La France a-t-elle changé de doctrine sur l’armement des rebelles syriens ?
« Le chef de l’État a changé de doctrine sur la nécessité de livrer des armes aux rebelles syriens. Auparavant, la France et la Grande-Bretagne, souhaitant livrer des armes offensives (sol-air) à l’opposition syrienne, ne voulaient pas que l’Union européenne renouvelle l’embargo sur les armes.
La fourniture d’armes offensives aux rebelles pose un problème de principe, celui d’appuyer une démarche d’emploi de la force plutôt que de la négociation pour mettre un terme au conflit.
De plus, livrer des armes offensives pose une question technique : il s’agit d’armes portatives, comme les "Stingers" que les Américains avaient livrées aux talibans, que l’on risque de retrouver utilisées dans des attentats contre des avions de ligne. Et sachant qu’aujourd’hui, un certain nombre de jeunes Européens partent se battre en Syrie dans les groupes islamistes, le risque est qu’ils s’en emparent et les retournent contre leur propre pays.
Cela pose aussi une question opérationnelle : auparavant, la France avait dit qu’elle livrerait des armes à des groupes ciblés. Sur ce point, le président est revenu en arrière. Car la rébellion syrienne est faite de plusieurs groupes, ceux qui sont en recherche authentique de démocratie, ceux qui se battent très localement et ceux qui appartiennent à la mouvance terroriste, islamiste ou djihadiste, dont l’objectif est d’imposer une idéologie islamique, et non la démocratie. Dans ce contexte, il est impossible de s’assurer que les armes livrées à un groupe ne seront pas demain entre les mains d’un autre groupe.

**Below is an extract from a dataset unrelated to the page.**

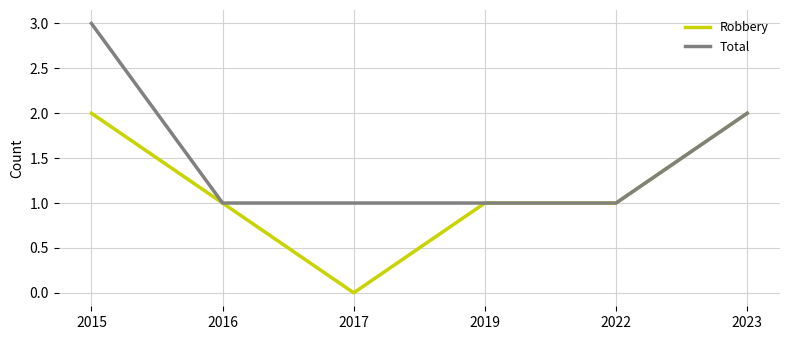

True or false: Total has a value of 1 at 2022.

True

Enfin, la troisième question est politique. Le changement de rapport de force au sein de l’opposition fait réfléchir la France. Le président Moaz Al Khatib est démissionnaire depuis qu’on lui a imposé un premier ministre, Ghassan Hitto. Les deux ne sont pas d’accord sur la nécessité de négocier avec le régime. Or, pour mettre un terme à la guerre civile en Syrie, soit les deux parties en conflit arrivent à négocier, soit une partie doit exterminer l’autre pour en finir. On ne peut pas se ranger à cette dernière solution. Sinon, quel que soit celui qui gagne – et ce seront vraisemblablement les rebelles -, l’autre n’aura plus sa place dans la Syrie de demain ».